[DATA EXCERPTS]
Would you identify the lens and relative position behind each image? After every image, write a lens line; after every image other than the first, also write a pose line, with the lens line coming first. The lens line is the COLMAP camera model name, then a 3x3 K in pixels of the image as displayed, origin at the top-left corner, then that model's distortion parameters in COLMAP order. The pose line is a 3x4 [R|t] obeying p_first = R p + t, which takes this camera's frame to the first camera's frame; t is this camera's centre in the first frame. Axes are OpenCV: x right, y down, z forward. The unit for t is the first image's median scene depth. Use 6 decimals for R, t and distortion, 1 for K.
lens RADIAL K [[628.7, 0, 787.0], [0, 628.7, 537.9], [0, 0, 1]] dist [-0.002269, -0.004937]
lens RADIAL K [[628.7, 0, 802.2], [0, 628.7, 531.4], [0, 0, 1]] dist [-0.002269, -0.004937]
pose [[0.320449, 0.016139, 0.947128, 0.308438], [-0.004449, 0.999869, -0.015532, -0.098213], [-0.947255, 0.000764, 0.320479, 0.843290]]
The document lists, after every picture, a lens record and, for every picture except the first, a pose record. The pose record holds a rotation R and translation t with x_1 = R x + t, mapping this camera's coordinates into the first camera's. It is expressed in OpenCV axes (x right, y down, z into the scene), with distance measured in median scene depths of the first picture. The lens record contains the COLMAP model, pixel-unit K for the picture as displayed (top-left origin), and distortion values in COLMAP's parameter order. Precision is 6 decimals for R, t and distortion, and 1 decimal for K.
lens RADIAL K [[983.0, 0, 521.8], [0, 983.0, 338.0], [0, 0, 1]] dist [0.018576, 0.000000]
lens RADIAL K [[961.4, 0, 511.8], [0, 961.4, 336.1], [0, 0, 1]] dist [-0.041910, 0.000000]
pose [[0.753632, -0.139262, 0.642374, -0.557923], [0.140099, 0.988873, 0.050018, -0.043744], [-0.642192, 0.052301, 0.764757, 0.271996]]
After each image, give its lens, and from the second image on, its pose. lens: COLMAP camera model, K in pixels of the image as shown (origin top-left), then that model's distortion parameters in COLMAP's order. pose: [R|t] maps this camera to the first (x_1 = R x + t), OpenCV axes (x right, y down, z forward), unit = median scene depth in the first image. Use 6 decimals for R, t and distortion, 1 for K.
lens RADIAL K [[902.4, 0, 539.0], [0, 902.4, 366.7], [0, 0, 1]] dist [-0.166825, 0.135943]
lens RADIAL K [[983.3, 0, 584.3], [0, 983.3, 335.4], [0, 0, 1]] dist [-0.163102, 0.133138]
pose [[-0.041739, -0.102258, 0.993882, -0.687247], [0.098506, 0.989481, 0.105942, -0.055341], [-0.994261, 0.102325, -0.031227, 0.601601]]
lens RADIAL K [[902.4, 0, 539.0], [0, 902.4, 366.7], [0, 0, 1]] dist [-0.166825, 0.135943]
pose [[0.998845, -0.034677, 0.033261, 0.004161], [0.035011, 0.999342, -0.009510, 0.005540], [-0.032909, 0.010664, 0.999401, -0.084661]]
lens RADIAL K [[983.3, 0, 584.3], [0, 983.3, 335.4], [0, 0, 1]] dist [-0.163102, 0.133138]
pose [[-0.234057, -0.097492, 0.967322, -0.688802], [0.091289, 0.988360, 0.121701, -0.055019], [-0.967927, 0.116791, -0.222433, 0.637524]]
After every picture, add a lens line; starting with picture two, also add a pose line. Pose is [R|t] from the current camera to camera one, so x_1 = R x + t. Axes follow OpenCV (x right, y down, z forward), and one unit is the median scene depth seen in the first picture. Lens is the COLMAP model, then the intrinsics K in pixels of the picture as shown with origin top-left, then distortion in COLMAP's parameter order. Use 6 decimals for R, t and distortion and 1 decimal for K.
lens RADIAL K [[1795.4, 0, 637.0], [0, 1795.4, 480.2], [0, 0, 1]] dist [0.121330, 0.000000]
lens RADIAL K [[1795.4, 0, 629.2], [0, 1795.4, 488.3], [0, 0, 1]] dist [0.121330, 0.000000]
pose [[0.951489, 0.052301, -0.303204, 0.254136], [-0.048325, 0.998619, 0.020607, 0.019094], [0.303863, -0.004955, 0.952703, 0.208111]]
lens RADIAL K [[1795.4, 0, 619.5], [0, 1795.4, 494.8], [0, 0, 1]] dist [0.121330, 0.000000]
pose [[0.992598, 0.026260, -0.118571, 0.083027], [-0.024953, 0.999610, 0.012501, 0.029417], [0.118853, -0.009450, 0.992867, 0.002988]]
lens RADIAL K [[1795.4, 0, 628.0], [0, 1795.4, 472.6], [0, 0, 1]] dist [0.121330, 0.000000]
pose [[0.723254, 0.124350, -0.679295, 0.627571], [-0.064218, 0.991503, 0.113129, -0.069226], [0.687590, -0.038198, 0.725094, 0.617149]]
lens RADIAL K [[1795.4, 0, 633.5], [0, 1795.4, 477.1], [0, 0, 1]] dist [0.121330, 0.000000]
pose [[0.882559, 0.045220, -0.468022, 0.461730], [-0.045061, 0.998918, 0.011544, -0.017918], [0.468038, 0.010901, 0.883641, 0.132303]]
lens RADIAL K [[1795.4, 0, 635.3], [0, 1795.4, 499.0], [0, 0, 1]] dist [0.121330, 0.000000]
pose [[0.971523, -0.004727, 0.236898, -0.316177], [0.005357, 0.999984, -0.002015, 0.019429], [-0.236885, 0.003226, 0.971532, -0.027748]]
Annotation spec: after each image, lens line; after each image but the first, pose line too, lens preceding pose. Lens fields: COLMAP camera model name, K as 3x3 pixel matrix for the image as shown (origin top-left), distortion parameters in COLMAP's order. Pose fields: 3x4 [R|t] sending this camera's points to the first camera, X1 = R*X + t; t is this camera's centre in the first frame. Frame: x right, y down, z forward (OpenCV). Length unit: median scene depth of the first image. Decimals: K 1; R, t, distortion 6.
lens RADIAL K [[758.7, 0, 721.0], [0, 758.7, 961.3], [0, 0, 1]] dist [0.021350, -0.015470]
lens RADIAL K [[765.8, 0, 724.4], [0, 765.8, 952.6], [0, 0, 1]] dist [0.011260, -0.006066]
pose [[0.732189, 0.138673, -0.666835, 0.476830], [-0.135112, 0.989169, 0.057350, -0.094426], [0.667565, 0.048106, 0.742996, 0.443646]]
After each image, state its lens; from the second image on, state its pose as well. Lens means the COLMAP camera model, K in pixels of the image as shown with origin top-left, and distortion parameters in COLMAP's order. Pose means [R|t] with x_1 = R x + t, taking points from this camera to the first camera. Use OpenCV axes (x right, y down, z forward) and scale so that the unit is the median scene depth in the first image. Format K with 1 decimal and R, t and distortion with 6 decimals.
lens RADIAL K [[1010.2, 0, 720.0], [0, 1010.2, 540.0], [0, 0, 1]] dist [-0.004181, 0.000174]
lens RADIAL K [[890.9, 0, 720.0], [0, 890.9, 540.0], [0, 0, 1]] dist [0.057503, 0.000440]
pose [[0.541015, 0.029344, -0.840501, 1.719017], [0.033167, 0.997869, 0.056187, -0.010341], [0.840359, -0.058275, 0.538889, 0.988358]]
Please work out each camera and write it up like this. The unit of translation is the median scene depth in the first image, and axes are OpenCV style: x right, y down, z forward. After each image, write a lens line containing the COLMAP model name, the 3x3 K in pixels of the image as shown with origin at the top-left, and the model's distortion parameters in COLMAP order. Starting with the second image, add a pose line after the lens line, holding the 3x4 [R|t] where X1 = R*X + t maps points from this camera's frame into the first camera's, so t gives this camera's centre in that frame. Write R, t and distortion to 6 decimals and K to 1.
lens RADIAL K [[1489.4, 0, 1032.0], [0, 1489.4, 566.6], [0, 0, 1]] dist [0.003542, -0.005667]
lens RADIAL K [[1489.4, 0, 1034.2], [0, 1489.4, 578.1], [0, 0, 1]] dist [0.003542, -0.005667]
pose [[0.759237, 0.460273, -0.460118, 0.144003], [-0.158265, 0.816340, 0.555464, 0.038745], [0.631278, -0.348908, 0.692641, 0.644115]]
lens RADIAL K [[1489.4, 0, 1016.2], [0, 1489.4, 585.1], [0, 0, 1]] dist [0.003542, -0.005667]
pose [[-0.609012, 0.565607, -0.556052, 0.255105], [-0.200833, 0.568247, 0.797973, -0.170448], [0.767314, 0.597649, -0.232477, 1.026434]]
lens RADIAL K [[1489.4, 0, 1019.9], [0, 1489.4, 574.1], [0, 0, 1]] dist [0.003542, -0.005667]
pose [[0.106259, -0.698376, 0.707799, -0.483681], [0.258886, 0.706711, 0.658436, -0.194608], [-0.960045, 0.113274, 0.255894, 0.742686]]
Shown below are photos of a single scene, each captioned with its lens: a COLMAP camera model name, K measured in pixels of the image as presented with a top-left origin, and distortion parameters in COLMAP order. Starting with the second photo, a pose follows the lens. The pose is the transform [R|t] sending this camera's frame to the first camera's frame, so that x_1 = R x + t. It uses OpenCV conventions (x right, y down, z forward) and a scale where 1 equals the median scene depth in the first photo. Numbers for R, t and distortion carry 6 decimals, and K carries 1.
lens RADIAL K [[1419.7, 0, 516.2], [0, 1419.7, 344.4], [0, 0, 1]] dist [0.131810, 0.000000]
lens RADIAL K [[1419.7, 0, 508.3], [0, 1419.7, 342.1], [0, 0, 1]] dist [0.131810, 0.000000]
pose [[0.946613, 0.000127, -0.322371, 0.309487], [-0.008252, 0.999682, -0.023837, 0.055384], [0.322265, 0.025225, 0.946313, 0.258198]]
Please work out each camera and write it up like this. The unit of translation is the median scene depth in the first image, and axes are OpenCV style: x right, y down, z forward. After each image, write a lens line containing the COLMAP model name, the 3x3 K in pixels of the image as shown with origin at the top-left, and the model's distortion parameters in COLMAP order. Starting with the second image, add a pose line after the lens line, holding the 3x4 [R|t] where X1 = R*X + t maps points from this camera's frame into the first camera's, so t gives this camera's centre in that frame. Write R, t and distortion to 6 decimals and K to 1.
[/DATA EXCERPTS]
§ EXERCISE AIM: Rewrite the data as a numbered list, starting at the line that contains "The document lists, after" and ending at the line that contains "0.052301, 0.764757, 0.271996]]", with any blank lines left out.

§ TASK SOLUTION:
1. The document lists, after every picture, a lens record and, for every picture except the first, a pose record. The pose record holds a rotation R and translation t with x_1 = R x + t, mapping this camera's coordinates into the first camera's. It is expressed in OpenCV axes (x right, y down, z into the scene), with distance measured in median scene depths of the first picture. The lens record contains the COLMAP model, pixel-unit K for the picture as displayed (top-left origin), and distortion values in COLMAP's parameter order. Precision is 6 decimals for R, t and distortion, and 1 decimal for K.
2. lens RADIAL K [[983.0, 0, 521.8], [0, 983.0, 338.0], [0, 0, 1]] dist [0.018576, 0.000000]
3. lens RADIAL K [[961.4, 0, 511.8], [0, 961.4, 336.1], [0, 0, 1]] dist [-0.041910, 0.000000]
4. pose [[0.753632, -0.139262, 0.642374, -0.557923], [0.140099, 0.988873, 0.050018, -0.043744], [-0.642192, 0.052301, 0.764757, 0.271996]]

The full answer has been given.